Andy Williams
- Born: Andrew David Williams 7 February 1981 (age 45) Swansea, Wales
- Height: 1.78 m (5 ft 10 in)
- Weight: 89 kg (14 st 0 lb)

Rugby union career
- Position: Scrum-half

Senior career
- Years: Team / Apps / (Points)
- 2000–2003: Bath Rugby / 26 / (10)
- 2003–2004: Ospreys / 34 / (15)
- 2004–2007: Bath Rugby / 53 / (10)
- 2007–2009: Newport Gwent Dragons / 20 / (10)
- 2009–2010: Moseley
- 2009–2010: Gloucester Rugby (loan) / 0 / (0)
- 2010–: Worcester Warriors / 0 / (0)

International career
- Years: Team / Apps / (Points)
- 2003–2007: Wales / 5 / (0)

= Andy Williams (rugby union) =

Wales international rugby union player

Andy Williams (born 7 February 1981, in Swansea), is a Welsh international rugby union player. A scrum half, he has attained 5 caps for the Wales national rugby union team.

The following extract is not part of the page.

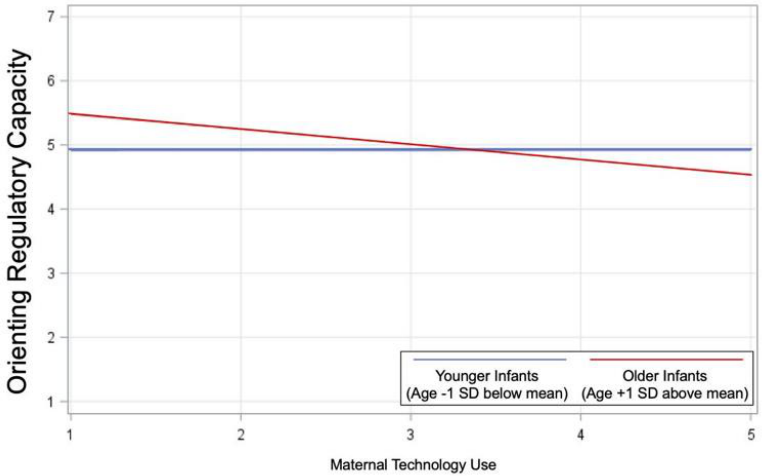
Figure 2. Infant age moderated associations between maternal tech use and orienting/regulatory capacity ( p = 0.04). The negative association between increased frequency of maternal tech use and infant orienting/regulatory capacity was not significant for younger infants ( age −1 SD below aver- age ; p = 0.94) but was significant for older infants (age +1 SD above average ; p = 0.01).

At the beginning of the 2007–2008 season Williams joined the Welsh region Newport Gwent Dragons from Bath. He has also previously played for the Ospreys.

In January 2009, his contract with the Dragons was terminated. In September 2009, it was announced that he had joined English Championship side Moseley. Williams joined Gloucester 30 December 2009 in a short-term loan arrangement.

In June 2010, he signed for Worcester Warriors.